- Video by ITV News Political Correspondent Paul Brand
The parent of a sick child has confronted Boris Johnson, accusing him of visiting a north-east London hospital for a "press opportunity".
Mr Johnson responded, telling the parent "there's no press here".
But the parent - whose child was being treated at Whipps Cross University Hospital - gestured to cameras filming the confrontation and said: "What do you mean there's no press here, who are these people?"
The parent claimed there had been "years and years and years of the NHS being destroyed" and said the situation was "not acceptable".

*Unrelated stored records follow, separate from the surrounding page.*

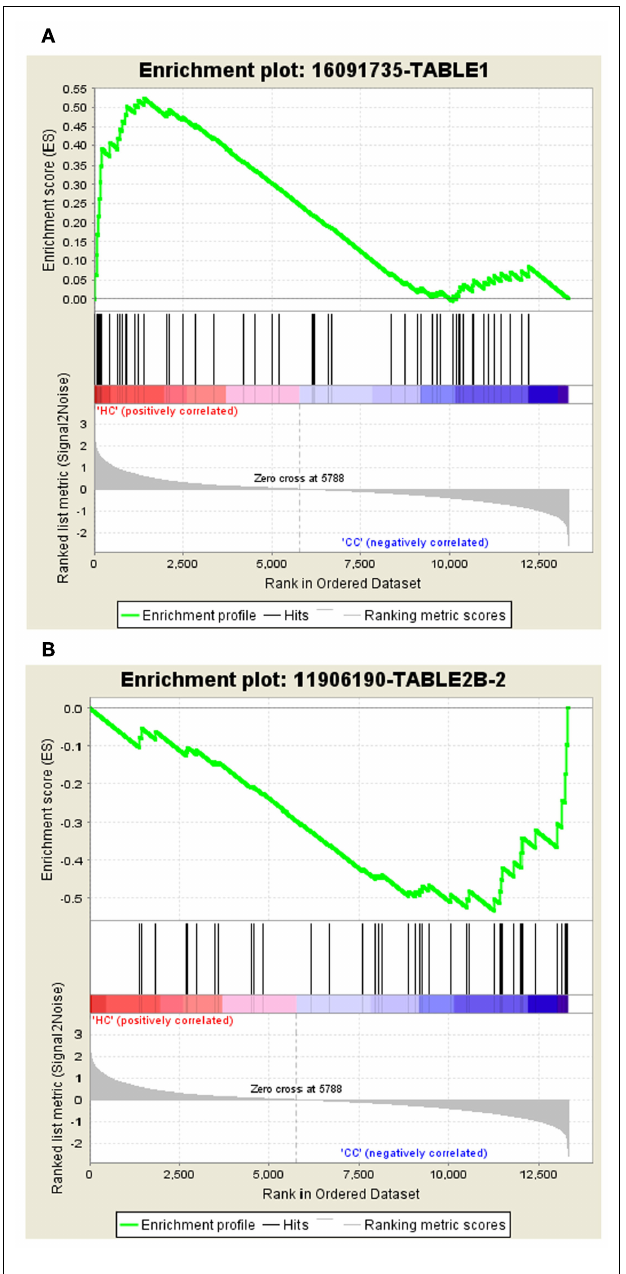
FIGURE 2 | Profile of the running ES score and positions of GeneSigDB gene set members on the rank ordered list. (A) Enrichment plot for the gene signature – 16091735-TABLE1, (B) Enrichment plot for the gene set – 11906190-TABLE2B-2.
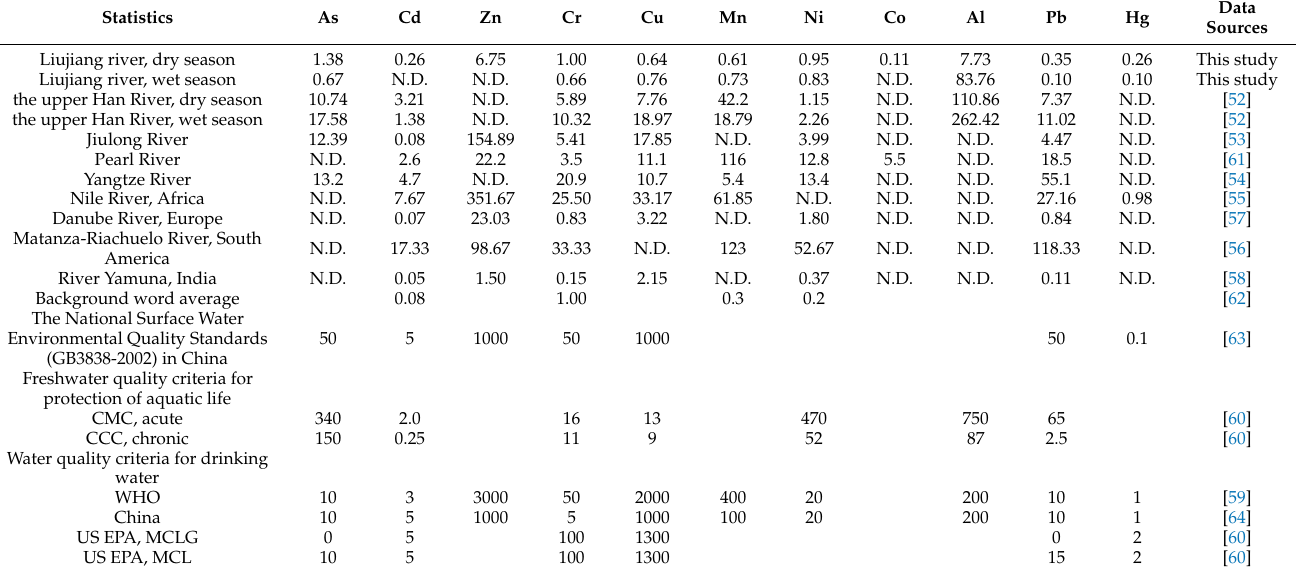
Table 3. Analysis of variance for heavy metal concentrations in the dry and wet seasons in the Liujiang River and comparison with other studies and guidelines (unit in µ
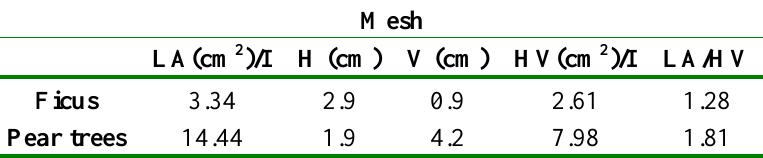
Table 3. Summary of the results obtained in the laboratory tests ( Ficus ) and in the field tests with pear trees. LA: leaf area. I: Impact. H, V: horizontal and vertical dimensions of a mesh grid in the mid-plane of the vegetation at the height of the LIDAR. HV = H ×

He told the Prime Minister: "There are not enough people on this ward, there are not enough doctors, there's not enough nurses, it's not well organised enough."
After the confrontation it emerged that the parent is a Labour activist named Omar Salem, who tweeted in response to media coverage.
He wrote on Twitter: "Boris Johnson has been an MP, mayor of London, Cabinet minister and now PM while the NHS has been neglected, just as my daughter was last night.
"Rather than drips of money for press opportunities he should get on with properly supporting the NHS."
Mr Salem said his seven-day-old daughter had been admitted to hospital in a "gravely ill" state.
Mr Johnson explained he was "here to find out" about the situation but the man said: "It's a bit late isn't it? Years and years and years of the NHS being destroyed."
The man added: "The NHS has been destroyed ... and now you come here for a press opportunity."
The hospital visit came amid what may be a difficult few days for the prime minister, as his decision to prorogue Parliament is challenged in the Supreme Court.
A spokesman for the prime minister said Mr Johnson was visiting public services to see for himself the reality of the situation.
The spokesman said the man was understandably "very distressed" and the Prime Minister was "not going to hide away from those circumstances when he goes on these visits, and so obviously is keen to talk to people and empathise and see what he can do to help".
"It's also a reminder of why exactly he is so keen to make the NHS a priority and make sure it's getting the funding that it requires," the spokesman added.
Later on Wednesday, writing on Twitter, Mr Johnson said he was "glad this gentleman told me his problems".
The Prime Minister added: "This isn’t an embarrassment this is part of my job.
"I’ve been PM for 57 days, part of my job is to talk to people on the ground and listen to what they tell me about the big problems.
"It doesn’t matter if they agree with me.
"I’m glad this gentleman told me his problems.
"This isn’t an embarrassment this is part of my job."